(Records from a dataset)
* * * * * * * * *

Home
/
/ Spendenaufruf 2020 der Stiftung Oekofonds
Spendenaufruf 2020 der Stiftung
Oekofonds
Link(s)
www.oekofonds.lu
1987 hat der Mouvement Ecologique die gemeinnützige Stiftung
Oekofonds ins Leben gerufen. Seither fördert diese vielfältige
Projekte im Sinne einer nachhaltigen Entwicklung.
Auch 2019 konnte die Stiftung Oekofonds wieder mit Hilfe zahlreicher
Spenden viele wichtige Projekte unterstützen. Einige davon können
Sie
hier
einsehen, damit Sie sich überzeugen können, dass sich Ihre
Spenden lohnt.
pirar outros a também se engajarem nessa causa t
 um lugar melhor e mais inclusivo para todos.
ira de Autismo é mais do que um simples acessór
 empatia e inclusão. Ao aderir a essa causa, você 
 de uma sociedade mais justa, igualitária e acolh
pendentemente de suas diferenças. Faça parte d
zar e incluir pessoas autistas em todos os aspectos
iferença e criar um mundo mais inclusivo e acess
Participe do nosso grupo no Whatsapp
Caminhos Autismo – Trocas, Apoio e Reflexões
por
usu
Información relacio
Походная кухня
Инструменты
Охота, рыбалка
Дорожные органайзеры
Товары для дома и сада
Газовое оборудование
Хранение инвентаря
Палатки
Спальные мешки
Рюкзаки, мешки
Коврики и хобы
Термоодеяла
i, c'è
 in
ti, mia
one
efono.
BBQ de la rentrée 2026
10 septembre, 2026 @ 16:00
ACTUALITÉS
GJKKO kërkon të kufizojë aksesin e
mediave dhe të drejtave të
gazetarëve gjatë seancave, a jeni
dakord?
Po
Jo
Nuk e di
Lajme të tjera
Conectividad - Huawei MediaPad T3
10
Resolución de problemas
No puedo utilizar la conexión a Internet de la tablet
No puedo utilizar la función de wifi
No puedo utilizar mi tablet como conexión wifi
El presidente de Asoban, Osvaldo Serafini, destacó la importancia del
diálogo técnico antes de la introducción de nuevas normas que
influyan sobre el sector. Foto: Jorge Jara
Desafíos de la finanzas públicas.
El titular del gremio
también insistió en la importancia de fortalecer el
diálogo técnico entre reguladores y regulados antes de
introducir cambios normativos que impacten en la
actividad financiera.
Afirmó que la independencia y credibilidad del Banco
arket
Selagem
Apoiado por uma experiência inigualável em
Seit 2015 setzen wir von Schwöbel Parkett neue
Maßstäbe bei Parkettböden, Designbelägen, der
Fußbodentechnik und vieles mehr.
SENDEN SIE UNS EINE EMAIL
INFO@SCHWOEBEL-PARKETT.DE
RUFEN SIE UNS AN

* * * * * * * * *

**DIRECTIVE**
Please count the lines in the records above that contain the string "causa", treating uppercase and lowercase as different, and reply with only the number.

**WRITTEN REPLY**
2